Jonathan Yardley's e-mail address is yardleyj@washpost.com.

© 2007 The Washington Post Company

_______________________________________________

சில வாசகர்கள் மேற்கண்ட கட்டுரைக்குத் தம் மறுவினையைத் தந்திருக்கிறார்கள். அவற்றில் ஒன்றைத் தருகிறேன்.

ONE DROP My Father's Hidden Life -- A Story of Race and Family Secrets

By Jonathan Yardley -

Comments
padpowell wrote:
The best part of Bliss Broyard's latest book is her description of the dying Louisiana Creole culture and ethnic identity. Even Bliss realizes that the Creoles are not "black" or "African American," but she is not consistent in separating the two identities, often using the word "black" when she should say "Creole." Of course, her miseducation in forced hypodescent and the "one drop" theory by her newly discovered black-identified Broyard relatives had a lot to do with that. Creoles have been subjected to what one might a call a "documentary genocide" (to use the phrase coined by Brent Kennedy, author of The Melungeons: The Resurrection of a Proud People : An Untold Story of Ethnic Cleansing in America). Since the Jim Crow period, both whites and blacks in Louisiana have worked to destroy the unique Creole ethnicity and forcibly assimilate them into the "Negro/black/African American" fold by simply refusing to recognize Creoles as anything but "Negroes." The Creole relatives Bliss encounters are thus divided into those who identify with the "white race" and those who believe all Creoles are part of the "black race." Bliss, as a liberal, sensitive white girl, tends to automatically give more credibility to the "black" side of the family, even when common sense should tell her that have only internalized an inferiority complex that makes them think they are unworthy of being anything but "black." Some great books on this documentary genocide are:
White by Definition: Social Classification in Creole Louisiana by Virginia R. Dominguez and Legal History of the Color Line: The Rise And Triumph of the One-drop Rule by Frank W. Sweet and Passing for Who You Really Are.

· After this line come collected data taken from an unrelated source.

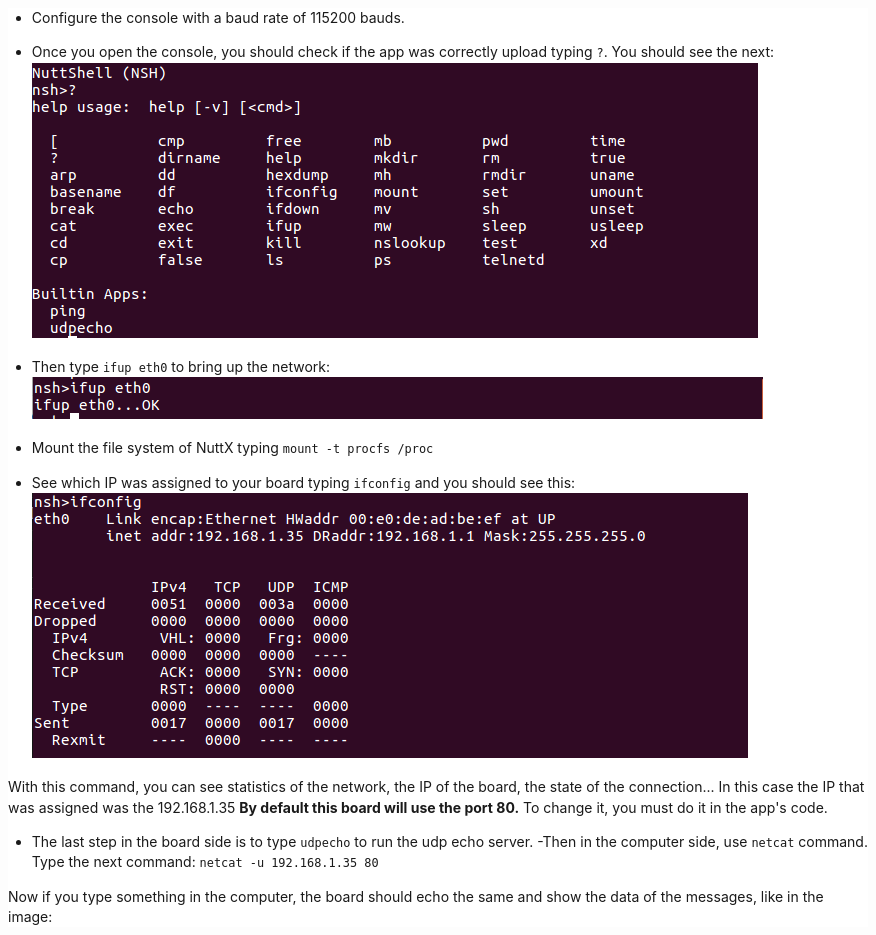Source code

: 
- Configure the console with a baud rate of 115200 bauds.
- Once you open the console, you should check if the app was correctly upload typing `?`. You should see the next:
![image](imgs/udp_1.jpg)

- Then type `ifup eth0` to bring up the network:
![image](imgs/udp_2.jpg)

- Mount the file system of NuttX typing `mount -t procfs /proc`
- See which IP was assigned to your board typing `ifconfig` and you should see this:
![image](imgs/udp_3.jpg)

With this command, you can see statistics of the network, the IP of the board, the state of the connection...
In this case the IP that was assigned was the 192.168.1.35
**By default this board will use the port 80.** To change it, you must do it in the app's code.

- The last step in the board side is to type `udpecho` to run the udp echo server.
-Then in the computer side, use `netcat` command.  Type the next command: `netcat -u 192.168.1.35 80`

Now if you type something in the computer, the board should echo the same and show the data of the messages, like in the image:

Bliss disappointed me greatly by seeming to buy into the old canard that there is something immoral about a person with even a small amount of "black" ancestry identifying himself as "white." Hello, Bliss. Have you heard of Latinos and Arabs? They are almost always partially of sub-Saharan African ancestry but don't call themselves "black." Most of them identify as "white" on the census and other forms. You live in New York City, which has more "mulattoes" than New Orleans. However, because they are also Puerto Ricans, their "black blood" doesn't count? Why?

Many reviewers in the media have painted Anatole Broyard as a villain who deprived his children of some kind of wonderful heritage. I side with Anatole. First, he was not "black" and he would have been guilty of emotional abuse if he had taught his children to embrace a false racial identity invented as a stigma. A few say that he should have taught them about their wonderful Creole heritage. Why? It is a dying ethnicity and its people are being assimilated by force into the "black" fold. Creoles either go as "black" or "white." The few remaining Creoles who seek an in-between path are dying out and have no political power. I also noted, from reading the book, that Bliss is a very emotional, impressionable person. She was too full of liberal guilt and easily enamoured of anything "black" as a grown woman. I shudder to think how she would have reacted as a teenager or child. Her brother Todd seems to be far more stable. There is no evidence that the great revelation that his father was "tarbrushed" caused him to change his identity or indulge in racial angst.

There is a scene in the book where Alexandra Broyard (the supposedly "pure white" Norwegian-American mother of Bliss and Todd) discovers that she has partial Native American ancestry. It is interesting to her, but she has no plans to change her identity or even check more "race" boxes on those omnipresent forms. She is like most white Americans in that regard, since American Indian ancestry is not presented as a source og genetic inferiority that destroys forever one's European heritage or right to call oneself "white." Shouldn't "black" ancestry in white people be decriminalized and treated like American Indian ancestry?